Study material
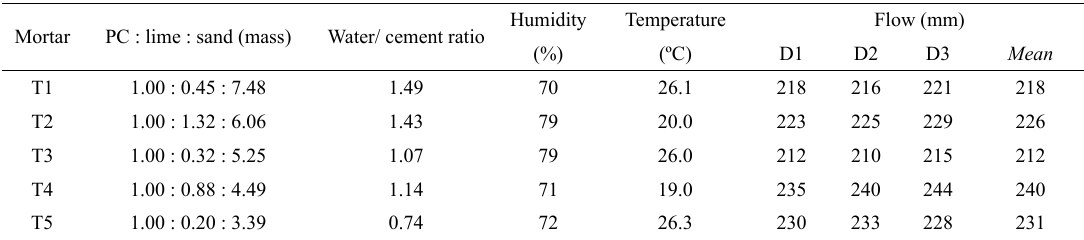
Table 4. Mortar compositions and environmental conditions during its production.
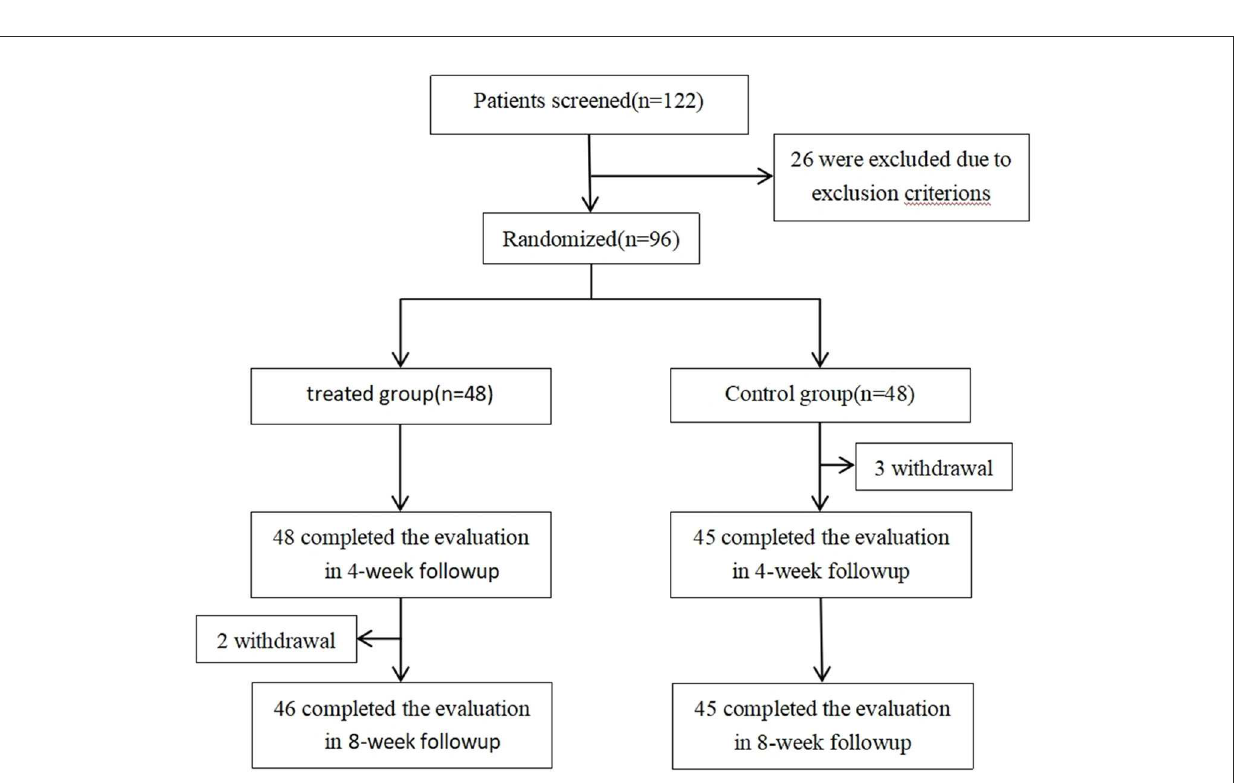
FIGURE2 Flow diagram of participant screening and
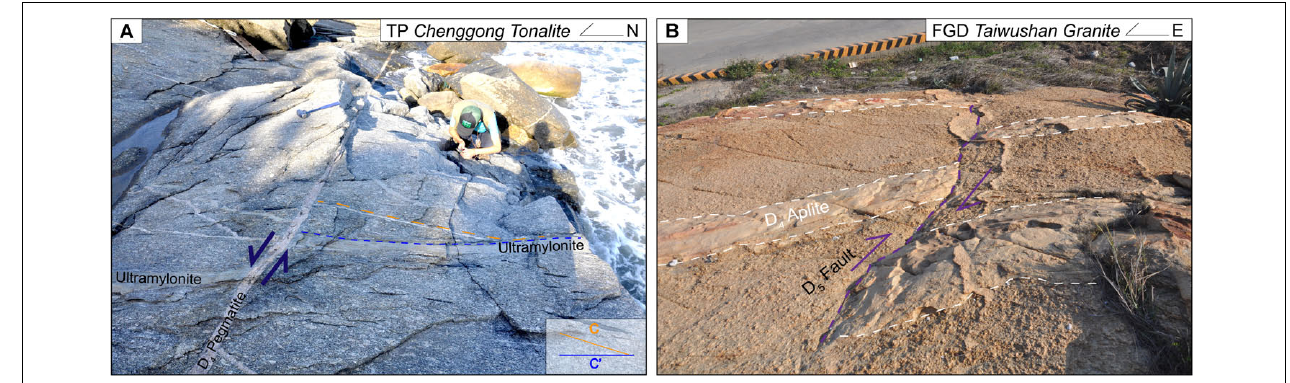
FIGURE 8 | Outcrop photos and sketches showing interpreted structures of D 4 and D 5 . (A) D 4 pegmatite sinistrally displaced the Chenggong Tonalite with C/C’ fabric, suggested by the displaced ultramylonite. (B) D 5 fault dextrally displaced the D 4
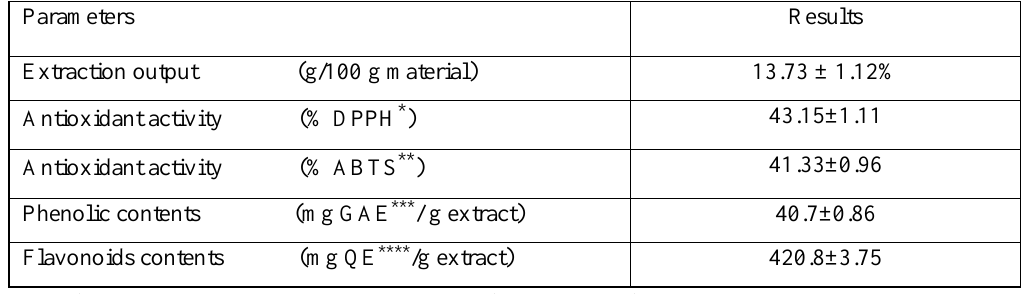
Table 2: Extracts output, antioxidant activities, total phenolic and flavonoid contents of ECV extract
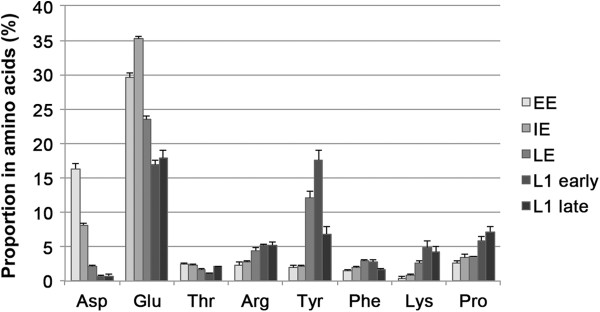
Proportion of free amino acids during pea aphid development. Free amino acid contents of early, intermediate and late embryos, and in the first larval stage taken at two distinct times of development (early L1 ≤ 6 hours and late L1 ≥ 13 hours). Values (n = 4) are expressed as a percentage of the total amount of amino acids in the different samples. Among the 18 amino acids analysed, only those varying the most (P < 0.0001) and phenylalanine (P = 0.0015), the precursor of tyrosine, are represented. In particular among the significant changes (see Table S8 for details) it is worth noting: a decrease of aspartic acid from 16.3% in the early embryos (EE) to 0.7% in L1 larvae; a glutamic acid decrease from IE (35.2%) to the L1 stages (around 17.4%); an accumulation of tyrosine during development from 1.9% in early embryos (EE) to 12.1% in the late embryo group (LE), accumulation that continues in early first larval stage (17.6%) to decrease rapidly to 6.8% for the late larvae L1.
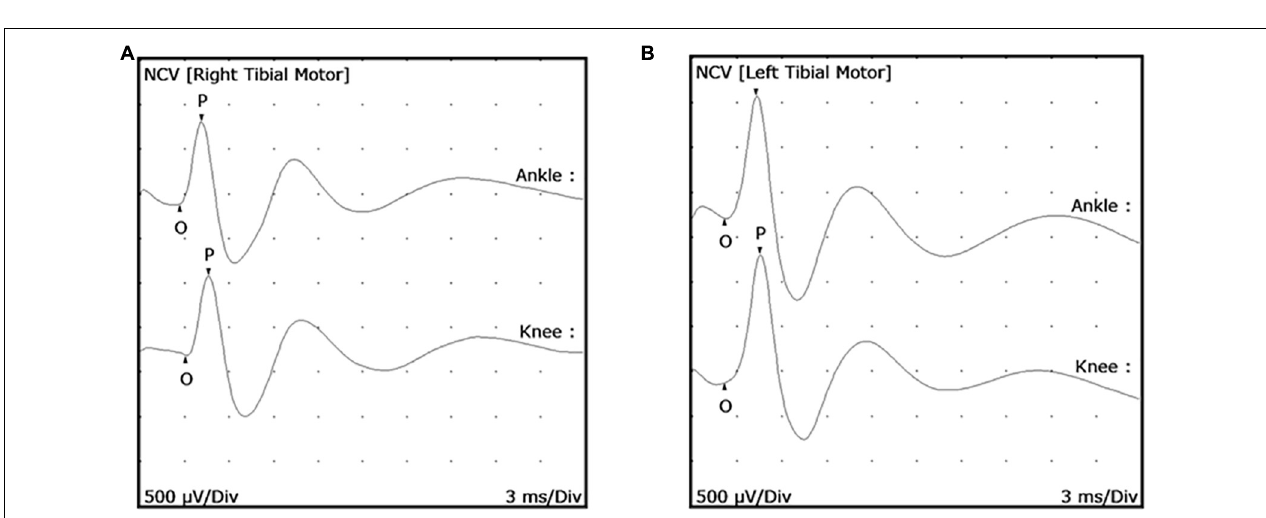
FIGURE 1 | Localization of M. leprae in the posterior tibial nerve of infected armadillos. (A) Posterior tibial nerve showing clumps of intraneural M. leprae (arrows); modified Fite/Faraco stain. Electron micrographs showing M. leprae (M. lep) within unmyelinated (B) and myelinated (C) Schwann cell (SC) located by the axon (AX) in the post-tibial nerve of an armadillo at 24 months post-experimental infection.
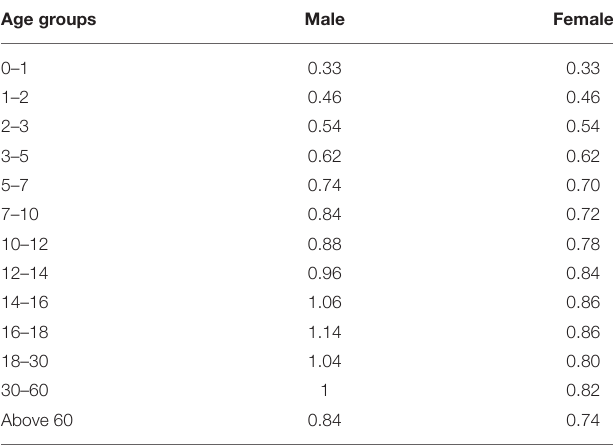
TABLE 2 | The adjusted age of the members of the household a . TABLE 3 | The definition of all factors in the final logistic regression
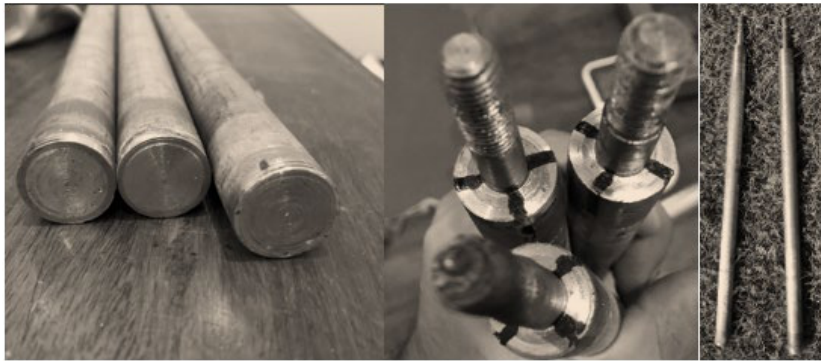
Figure 3. Galvanized iron pipes used as a pile in model piled raft.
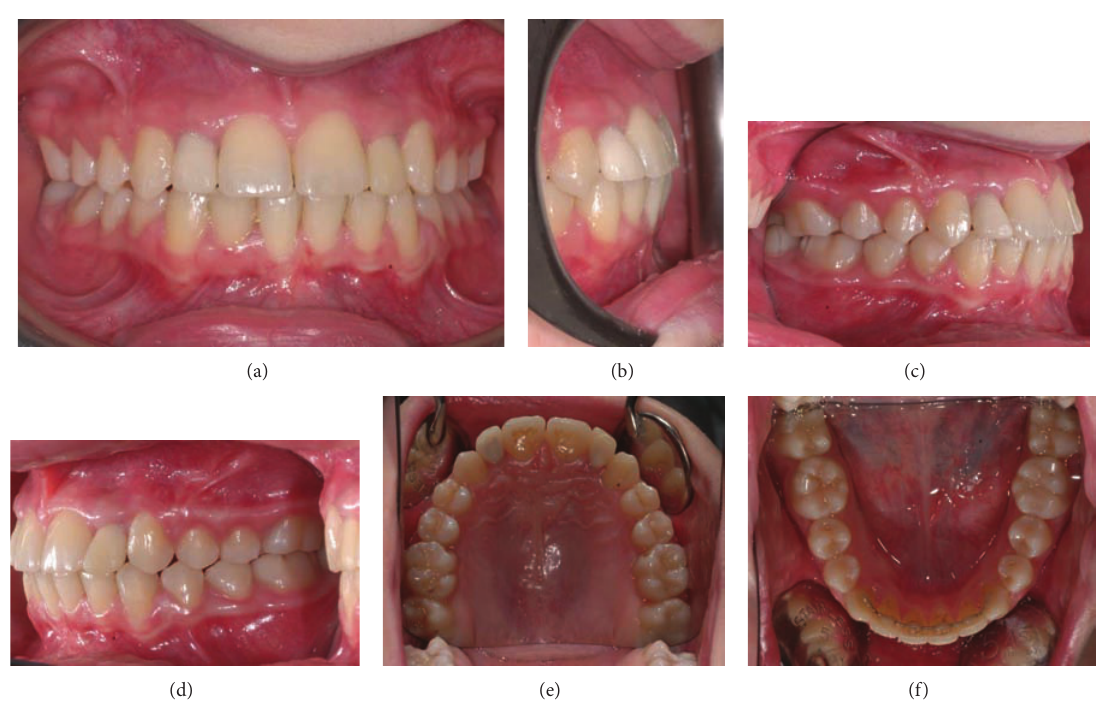
Figure 6: Intraoral photographs after prosthetic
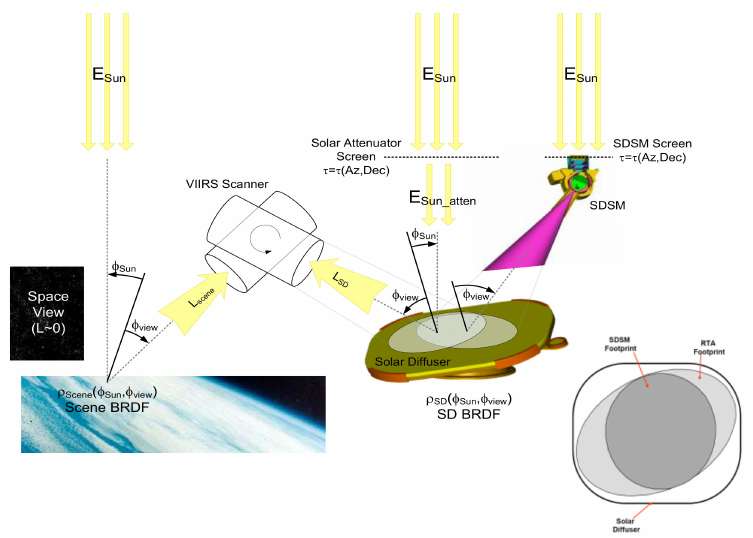
Figure 2. Diagram of the VIIRS solar diffuser calibration. This includes the VIIRS scanner that looks at the Earth and solar diffuser ( SD ) when illuminated by the Sun through an attenuation screen and the solar diffuser stability monitor (SDSM) that views the Sun through a screen and the SD while it is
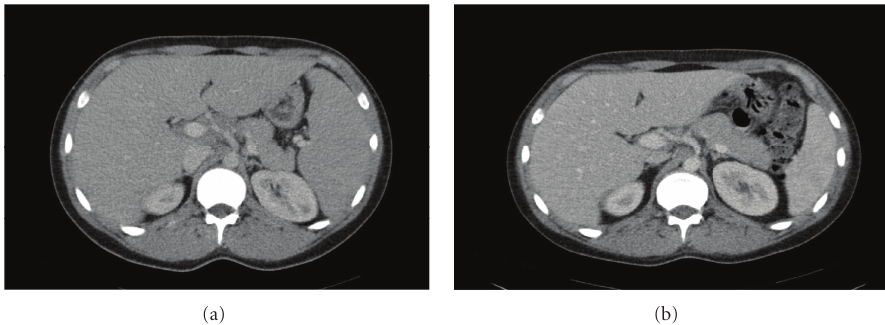
Figure 1: CT scan of the abdomen before (a) and after (b) first line of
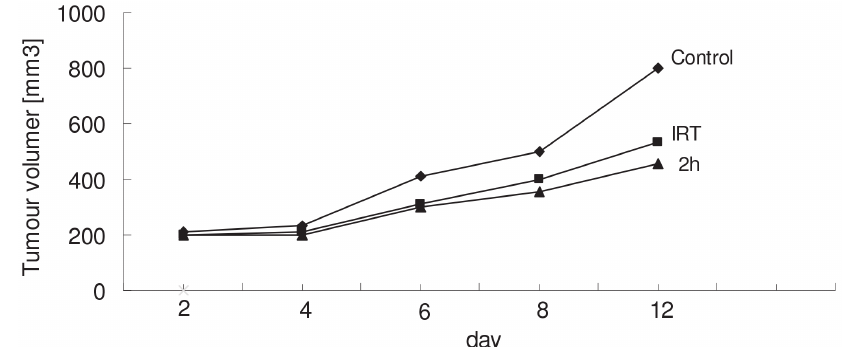
FIGURE 3 - Tumor growth inhibition of colo205 xenografts in nude mice by compound 2h administered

Problem to solve
Copy the material exactly as written and leave every picture behind.

Solved exercise
Table 4. Mortar compositions and environmental conditions during its production.
FIGURE2 Flow diagram of participant screening and
FIGURE 8 | Outcrop photos and sketches showing interpreted structures of D 4 and D 5 . (A) D 4 pegmatite sinistrally displaced the Chenggong Tonalite with C/C’ fabric, suggested by the displaced ultramylonite. (B) D 5 fault dextrally displaced the D 4
Table 2: Extracts output, antioxidant activities, total phenolic and flavonoid contents of ECV extract
Proportion of free amino acids during pea aphid development. Free amino acid contents of early, intermediate and late embryos, and in the first larval stage taken at two distinct times of development (early L1 ≤ 6 hours and late L1 ≥ 13 hours). Values (n = 4) are expressed as a percentage of the total amount of amino acids in the different samples. Among the 18 amino acids analysed, only those varying the most (P < 0.0001) and phenylalanine (P = 0.0015), the precursor of tyrosine, are represented. In particular among the significant changes (see Table S8 for details) it is worth noting: a decrease of aspartic acid from 16.3% in the early embryos (EE) to 0.7% in L1 larvae; a glutamic acid decrease from IE (35.2%) to the L1 stages (around 17.4%); an accumulation of tyrosine during development from 1.9% in early embryos (EE) to 12.1% in the late embryo group (LE), accumulation that continues in early first larval stage (17.6%) to decrease rapidly to 6.8% for the late larvae L1.
FIGURE 1 | Localization of M. leprae in the posterior tibial nerve of infected armadillos. (A) Posterior tibial nerve showing clumps of intraneural M. leprae (arrows); modified Fite/Faraco stain. Electron micrographs showing M. leprae (M. lep) within unmyelinated (B) and myelinated (C) Schwann cell (SC) located by the axon (AX) in the post-tibial nerve of an armadillo at 24 months post-experimental infection.
TABLE 2 | The adjusted age of the members of the household a . TABLE 3 | The definition of all factors in the final logistic regression
Figure 3. Galvanized iron pipes used as a pile in model piled raft.
Figure 6: Intraoral photographs after prosthetic
Figure 2. Diagram of the VIIRS solar diffuser calibration. This includes the VIIRS scanner that looks at the Earth and solar diffuser ( SD ) when illuminated by the Sun through an attenuation screen and the solar diffuser stability monitor (SDSM) that views the Sun through a screen and the SD while it is
Figure 1: CT scan of the abdomen before (a) and after (b) first line of
FIGURE 3 - Tumor growth inhibition of colo205 xenografts in nude mice by compound 2h administered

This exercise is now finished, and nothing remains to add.